## CONSIGNE A
Selon le texte source, pour quelle raison l'affaire Abdelali Mchiouer ne se réduit-elle pas à un dossier judiciaire ? Répondez en une à trois phrases.
═══ TEXTE SOURCE ═══
L’affaire Abdelali Mchiouer n’est pas qu’un dossier judiciaire. C’est surtout une saga tragique où se mêlent douleur, attente et mépris. Au cœur de cette bataille se trouve une famille brisée, confrontée à l’insensibilité glaçante des autorités algériennes, qui semblent se jouer de la vie et de la mort sans une once d’humanité.
Jusqu’à l’écriture de ces lignes, ce dimanche 19 novembre, soit 82 jours après le triste événement, la défense de la famille se heurte à une muraille de silence. Malgré les appels désespérés, les multiples démarches diplomatiques et les tentatives de dialogue, restées vaines, la dépouille de Abdelali Mchiouer demeure captive, retenue par des mains invisibles d’une bureaucratie indifférente à la souffrance de ses proches.
═══
## CONSIGNE B
Convertissez en tableau Markdown les lignes des entrées, en commençant à la ligne qui contient « phylum: Tracheophyta » et en terminant à la fin des entrées, bornes incluses, sans les lignes vides. Utilisez les colonnes « N° » pour le numéro de rang et « Ligne » pour la ligne.
═══ ENTRÉES DE DONNÉES ═══
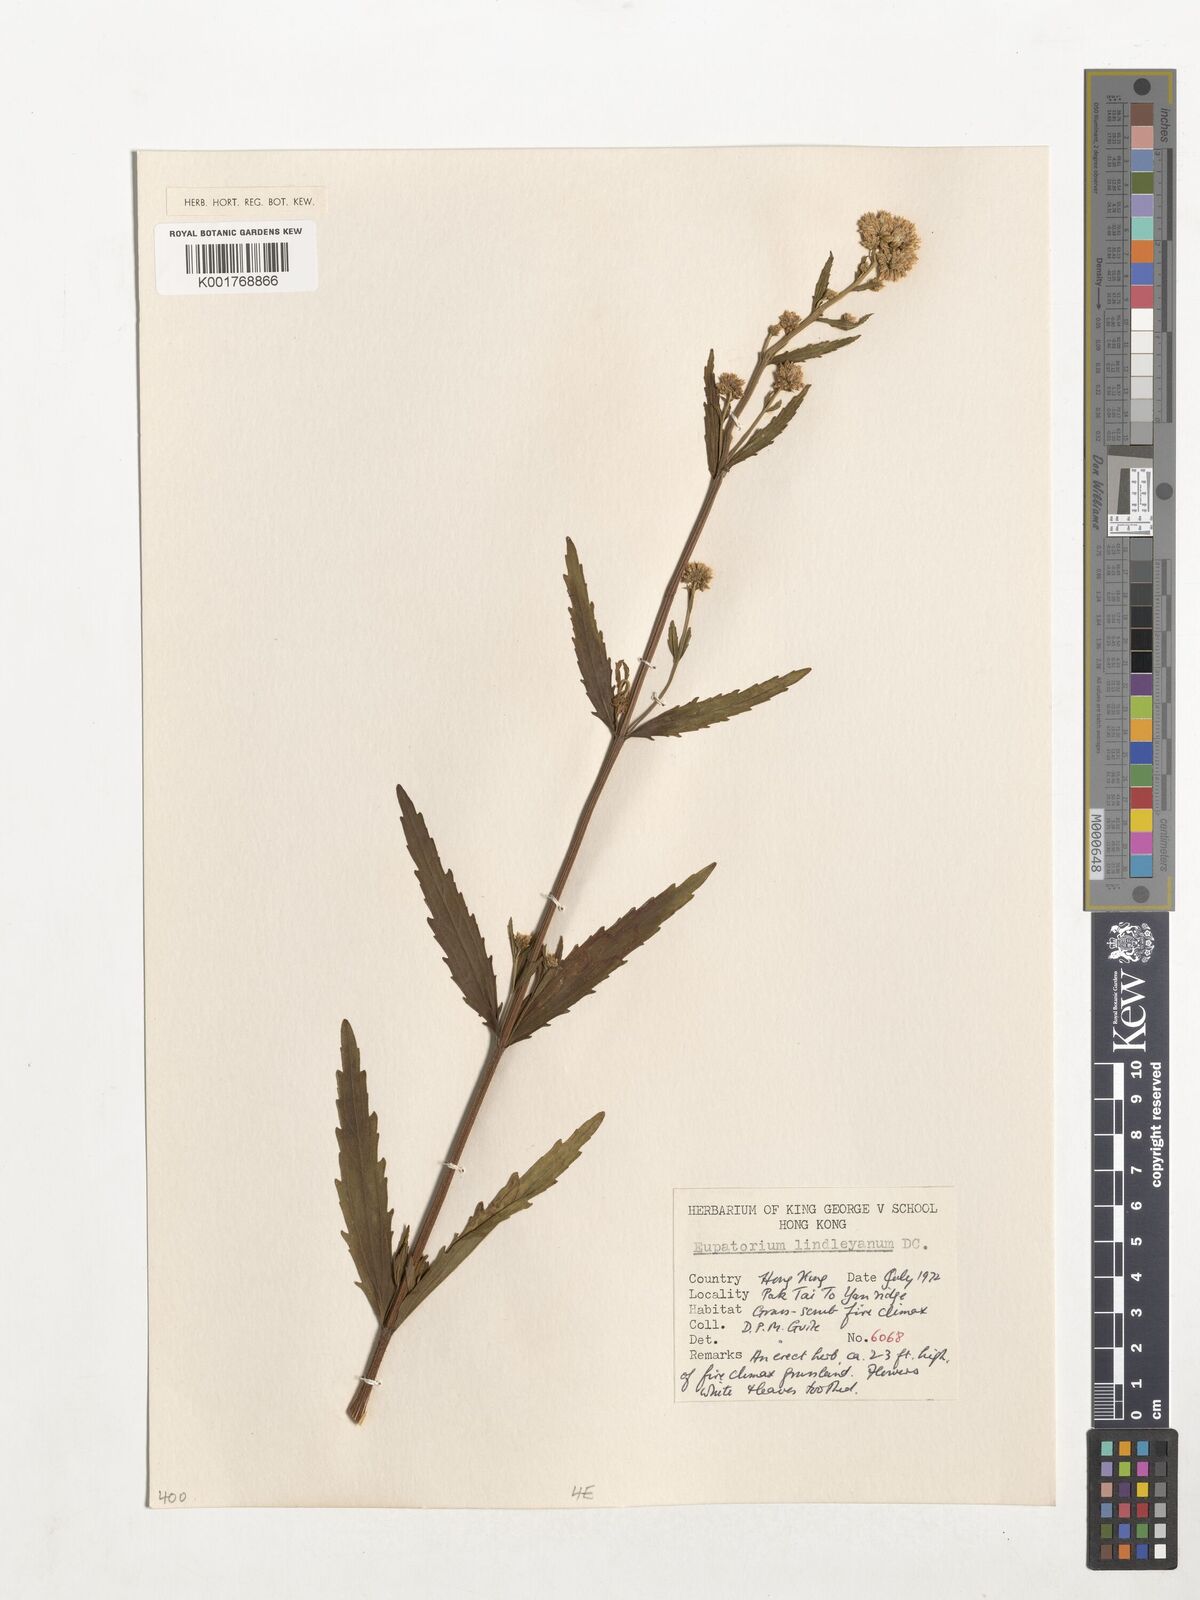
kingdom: Plantae
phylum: Tracheophyta
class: Magnoliopsida
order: Asterales
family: Asteraceae
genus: Eupatorium
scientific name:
═══
## RÉPONSE ATTENDUE A
Parce qu'il s'agit surtout d'une saga tragique où se mêlent douleur, attente et mépris. Au cœur de l'affaire se trouve une famille brisée, confrontée à l'insensibilité glaçante des autorités algériennes.

## RÉPONSE ATTENDUE B
| N° | Ligne |
|---|---|
| 1 | phylum: Tracheophyta |
| 2 | class: Magnoliopsida |
| 3 | order: Asterales |
| 4 | family: Asteraceae |
| 5 | genus: Eupatorium |
| 6 | scientific name: |